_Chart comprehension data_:
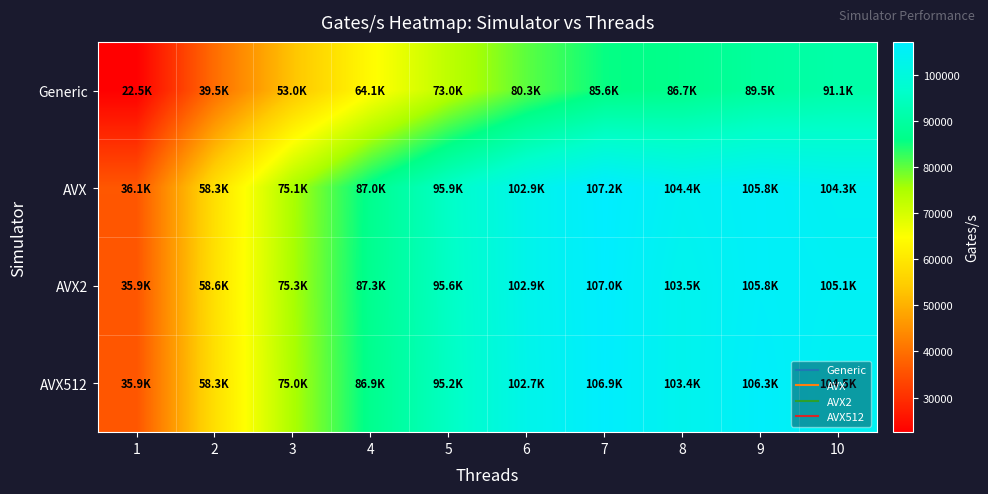

Reading left to right, list all the values displayed in this chart.

Generic: 1=22480	2=39510	3=53050	4=64120	5=72980	6=80320	7=85630	8=86730	9=89520	10=91090
AVX: 1=36060	2=58270	3=75140	4=87020	5=95920	6=102900	7=107200	8=104400	9=105800	10=104300
AVX2: 1=35900	2=58600	3=75260	4=87270	5=95570	6=102900	7=107000	8=103500	9=105800	10=105100
AVX512: 1=35900	2=58300	3=75000	4=86930	5=95230	6=102700	7=106900	8=103400	9=106300	10=104500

_What this task involves_: Rename "values" to "data points" throughout the listing and reproduce every line otherwise unchanged. Leave the pictures out.

_Exercise answer_:
Reading left to right, list all the data points displayed in this chart.

Generic: 1=22480	2=39510	3=53050	4=64120	5=72980	6=80320	7=85630	8=86730	9=89520	10=91090
AVX: 1=36060	2=58270	3=75140	4=87020	5=95920	6=102900	7=107200	8=104400	9=105800	10=104300
AVX2: 1=35900	2=58600	3=75260	4=87270	5=95570	6=102900	7=107000	8=103500	9=105800	10=105100
AVX512: 1=35900	2=58300	3=75000	4=86930	5=95230	6=102700	7=106900	8=103400	9=106300	10=104500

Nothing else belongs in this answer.